Repeat the data as given. Images do not go in the copy.
======== Given data
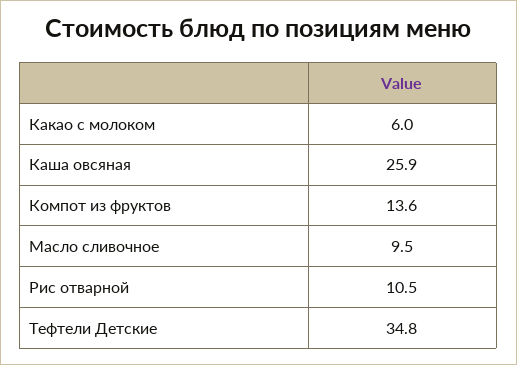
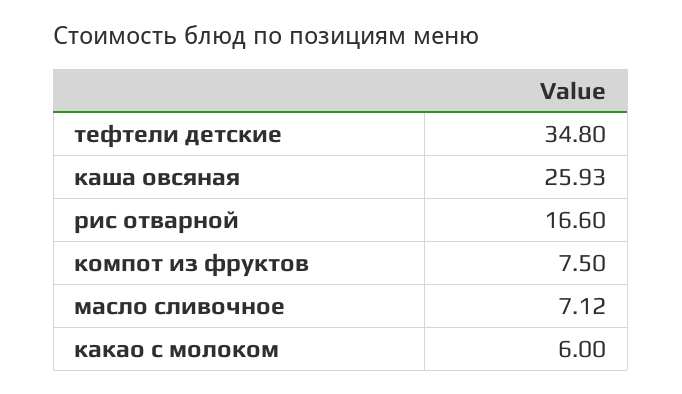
  {
    "Какао с молоком": 6,
    "Каша овсяная": 25.93,
-   "Компот из фруктов": 13.6,
+   "Компот из фруктов": 7.5,
-   "Масло сливочное": 9.5,
+   "Масло сливочное": 7.12,
-   "Рис отварной": 10.5,
+   "Рис отварной": 16.6,
    "Тефтели Детские": 34.8
  }

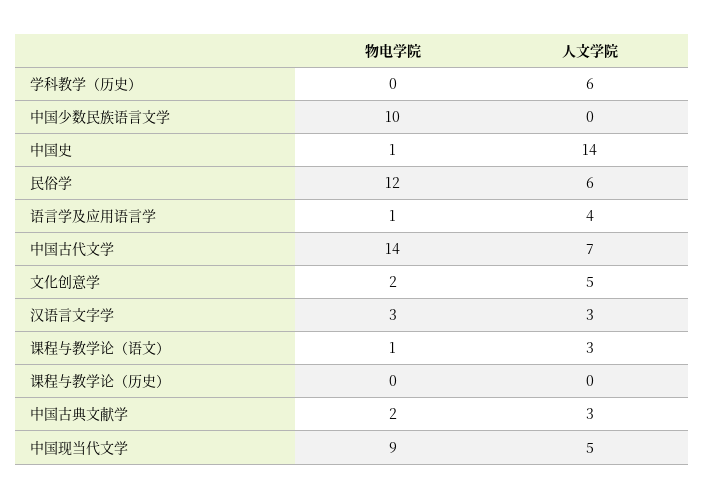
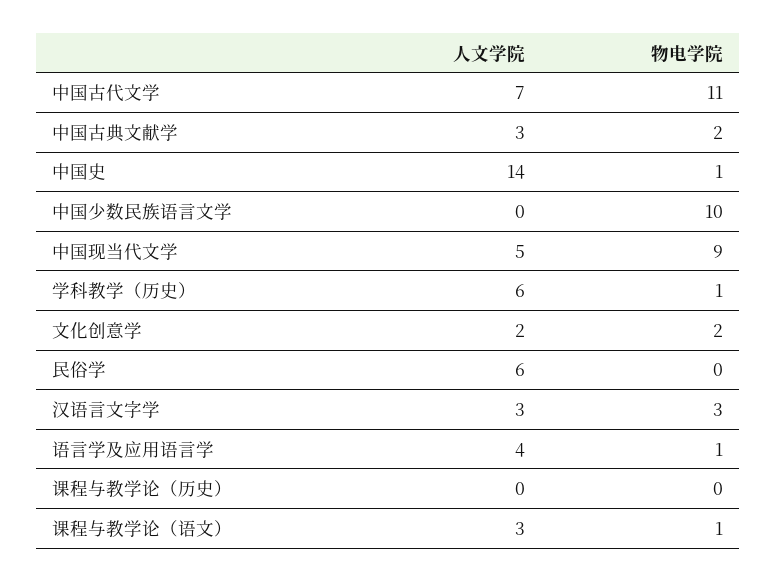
  {
    "物电学院": {
-     "学科教学（历史）": 0,
+     "学科教学（历史）": 1,
      "中国少数民族语言文学": 10,
      "中国史": 1,
-     "民俗学": 12,
+     "民俗学": 0,
      "语言学及应用语言学": 1,
-     "中国古代文学": 14,
+     "中国古代文学": 11,
      "文化创意学": 2,
      "汉语言文字学": 3,
      "课程与教学论（语文）": 1,
      "课程与教学论（历史）": 0,
      "中国古典文献学": 2,
      "中国现当代文学": 9
    },
    "人文学院": {
      "学科教学（历史）": 6,
      "中国少数民族语言文学": 0,
      "中国史": 14,
      "民俗学": 6,
      "语言学及应用语言学": 4,
      "中国古代文学": 7,
-     "文化创意学": 5,
+     "文化创意学": 2,
      "汉语言文字学": 3,
      "课程与教学论（语文）": 3,
      "课程与教学论（历史）": 0,
      "中国古典文献学": 3,
      "中国现当代文学": 5
    }
  }

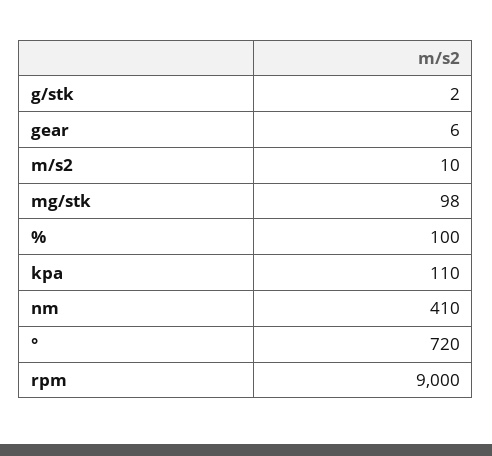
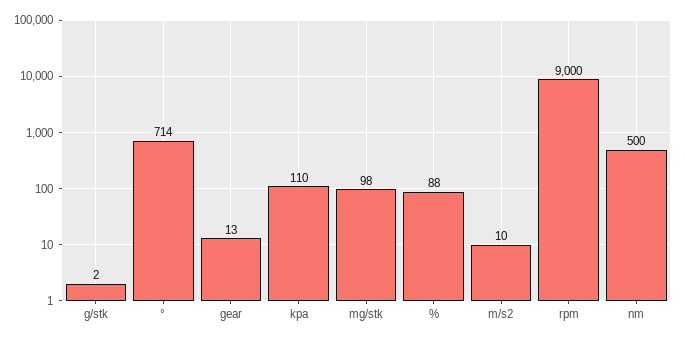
  {
    "g/stk": 2,
-   "gear": 6,
+   "gear": 13,
    "m/s2": 10,
    "mg/stk": 98,
-   "%": 100,
+   "%": 88,
    "kpa": 110,
-   "nm": 410,
+   "nm": 500,
-   "°": 720,
+   "°": 714,
    "rpm": 9000
  }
================
Task result:
  {
    "Какао с молоком": 6,
    "Каша овсяная": 25.93,
-   "Компот из фруктов": 13.6,
+   "Компот из фруктов": 7.5,
-   "Масло сливочное": 9.5,
+   "Масло сливочное": 7.12,
-   "Рис отварной": 10.5,
+   "Рис отварной": 16.6,
    "Тефтели Детские": 34.8
  }

  {
    "物电学院": {
-     "学科教学（历史）": 0,
+     "学科教学（历史）": 1,
      "中国少数民族语言文学": 10,
      "中国史": 1,
-     "民俗学": 12,
+     "民俗学": 0,
      "语言学及应用语言学": 1,
-     "中国古代文学": 14,
+     "中国古代文学": 11,
      "文化创意学": 2,
      "汉语言文字学": 3,
      "课程与教学论（语文）": 1,
      "课程与教学论（历史）": 0,
      "中国古典文献学": 2,
      "中国现当代文学": 9
    },
    "人文学院": {
      "学科教学（历史）": 6,
      "中国少数民族语言文学": 0,
      "中国史": 14,
      "民俗学": 6,
      "语言学及应用语言学": 4,
      "中国古代文学": 7,
-     "文化创意学": 5,
+     "文化创意学": 2,
      "汉语言文字学": 3,
      "课程与教学论（语文）": 3,
      "课程与教学论（历史）": 0,
      "中国古典文献学": 3,
      "中国现当代文学": 5
    }
  }

  {
    "g/stk": 2,
-   "gear": 6,
+   "gear": 13,
    "m/s2": 10,
    "mg/stk": 98,
-   "%": 100,
+   "%": 88,
    "kpa": 110,
-   "nm": 410,
+   "nm": 500,
-   "°": 720,
+   "°": 714,
    "rpm": 9000
  }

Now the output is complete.